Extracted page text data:

►

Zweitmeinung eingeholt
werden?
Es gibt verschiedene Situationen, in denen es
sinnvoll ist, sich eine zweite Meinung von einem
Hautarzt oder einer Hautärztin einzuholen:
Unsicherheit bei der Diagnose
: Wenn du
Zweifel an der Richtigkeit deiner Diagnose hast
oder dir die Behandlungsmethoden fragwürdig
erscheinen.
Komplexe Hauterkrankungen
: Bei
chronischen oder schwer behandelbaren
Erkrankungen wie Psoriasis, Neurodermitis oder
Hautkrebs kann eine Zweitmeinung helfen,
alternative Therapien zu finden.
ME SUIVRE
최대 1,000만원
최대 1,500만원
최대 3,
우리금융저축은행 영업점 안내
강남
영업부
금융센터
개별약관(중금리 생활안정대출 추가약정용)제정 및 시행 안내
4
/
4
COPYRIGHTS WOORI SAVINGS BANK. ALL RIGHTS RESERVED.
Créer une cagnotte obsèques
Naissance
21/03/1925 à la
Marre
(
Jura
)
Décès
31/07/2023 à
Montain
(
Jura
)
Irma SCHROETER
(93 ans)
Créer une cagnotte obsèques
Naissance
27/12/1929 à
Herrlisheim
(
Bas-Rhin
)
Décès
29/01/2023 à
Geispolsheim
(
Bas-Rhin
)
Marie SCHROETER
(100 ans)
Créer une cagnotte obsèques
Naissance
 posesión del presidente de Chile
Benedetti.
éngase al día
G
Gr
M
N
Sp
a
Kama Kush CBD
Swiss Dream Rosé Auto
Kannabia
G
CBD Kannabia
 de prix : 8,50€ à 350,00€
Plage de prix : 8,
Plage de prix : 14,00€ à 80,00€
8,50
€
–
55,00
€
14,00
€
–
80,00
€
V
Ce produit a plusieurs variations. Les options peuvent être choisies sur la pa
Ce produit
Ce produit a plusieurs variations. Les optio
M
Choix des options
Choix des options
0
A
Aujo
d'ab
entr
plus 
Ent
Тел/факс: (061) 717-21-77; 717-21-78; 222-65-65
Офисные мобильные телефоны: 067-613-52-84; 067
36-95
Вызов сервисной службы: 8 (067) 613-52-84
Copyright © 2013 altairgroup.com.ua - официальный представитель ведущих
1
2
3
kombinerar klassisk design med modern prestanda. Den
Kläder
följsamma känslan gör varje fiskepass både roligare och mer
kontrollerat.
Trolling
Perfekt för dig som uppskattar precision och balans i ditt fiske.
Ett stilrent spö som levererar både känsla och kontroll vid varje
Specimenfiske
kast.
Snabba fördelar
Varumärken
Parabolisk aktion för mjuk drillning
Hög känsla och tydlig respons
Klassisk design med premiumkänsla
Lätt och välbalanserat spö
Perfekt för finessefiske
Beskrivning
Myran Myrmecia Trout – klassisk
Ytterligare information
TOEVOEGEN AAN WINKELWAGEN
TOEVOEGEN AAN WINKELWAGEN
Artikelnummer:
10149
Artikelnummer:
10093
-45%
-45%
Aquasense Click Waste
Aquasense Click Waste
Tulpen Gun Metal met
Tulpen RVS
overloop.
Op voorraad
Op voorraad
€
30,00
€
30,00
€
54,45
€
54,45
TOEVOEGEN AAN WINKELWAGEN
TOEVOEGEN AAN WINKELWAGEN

◄

[WHAT THE TASK REQUIRES]: Each line above should appear again, reproduced exactly.

[OUTPUT FOR THIS TASK]:
Zweitmeinung eingeholt
werden?
Es gibt verschiedene Situationen, in denen es
sinnvoll ist, sich eine zweite Meinung von einem
Hautarzt oder einer Hautärztin einzuholen:
Unsicherheit bei der Diagnose
: Wenn du
Zweifel an der Richtigkeit deiner Diagnose hast
oder dir die Behandlungsmethoden fragwürdig
erscheinen.
Komplexe Hauterkrankungen
: Bei
chronischen oder schwer behandelbaren
Erkrankungen wie Psoriasis, Neurodermitis oder
Hautkrebs kann eine Zweitmeinung helfen,
alternative Therapien zu finden.
ME SUIVRE
최대 1,000만원
최대 1,500만원
최대 3,
우리금융저축은행 영업점 안내
강남
영업부
금융센터
개별약관(중금리 생활안정대출 추가약정용)제정 및 시행 안내
4
/
4
COPYRIGHTS WOORI SAVINGS BANK. ALL RIGHTS RESERVED.
Créer une cagnotte obsèques
Naissance
21/03/1925 à la
Marre
(
Jura
)
Décès
31/07/2023 à
Montain
(
Jura
)
Irma SCHROETER
(93 ans)
Créer une cagnotte obsèques
Naissance
27/12/1929 à
Herrlisheim
(
Bas-Rhin
)
Décès
29/01/2023 à
Geispolsheim
(
Bas-Rhin
)
Marie SCHROETER
(100 ans)
Créer une cagnotte obsèques
Naissance
 posesión del presidente de Chile
Benedetti.
éngase al día
G
Gr
M
N
Sp
a
Kama Kush CBD
Swiss Dream Rosé Auto
Kannabia
G
CBD Kannabia
 de prix : 8,50€ à 350,00€
Plage de prix : 8,
Plage de prix : 14,00€ à 80,00€
8,50
€
–
55,00
€
14,00
€
–
80,00
€
V
Ce produit a plusieurs variations. Les options peuvent être choisies sur la pa
Ce produit
Ce produit a plusieurs variations. Les optio
M
Choix des options
Choix des options
0
A
Aujo
d'ab
entr
plus 
Ent
Тел/факс: (061) 717-21-77; 717-21-78; 222-65-65
Офисные мобильные телефоны: 067-613-52-84; 067
36-95
Вызов сервисной службы: 8 (067) 613-52-84
Copyright © 2013 altairgroup.com.ua - официальный представитель ведущих
1
2
3
kombinerar klassisk design med modern prestanda. Den
Kläder
följsamma känslan gör varje fiskepass både roligare och mer
kontrollerat.
Trolling
Perfekt för dig som uppskattar precision och balans i ditt fiske.
Ett stilrent spö som levererar både känsla och kontroll vid varje
Specimenfiske
kast.
Snabba fördelar
Varumärken
Parabolisk aktion för mjuk drillning
Hög känsla och tydlig respons
Klassisk design med premiumkänsla
Lätt och välbalanserat spö
Perfekt för finessefiske
Beskrivning
Myran Myrmecia Trout – klassisk
Ytterligare information
TOEVOEGEN AAN WINKELWAGEN
TOEVOEGEN AAN WINKELWAGEN
Artikelnummer:
10149
Artikelnummer:
10093
-45%
-45%
Aquasense Click Waste
Aquasense Click Waste
Tulpen Gun Metal met
Tulpen RVS
overloop.
Op voorraad
Op voorraad
€
30,00
€
30,00
€
54,45
€
54,45
TOEVOEGEN AAN WINKELWAGEN
TOEVOEGEN AAN WINKELWAGEN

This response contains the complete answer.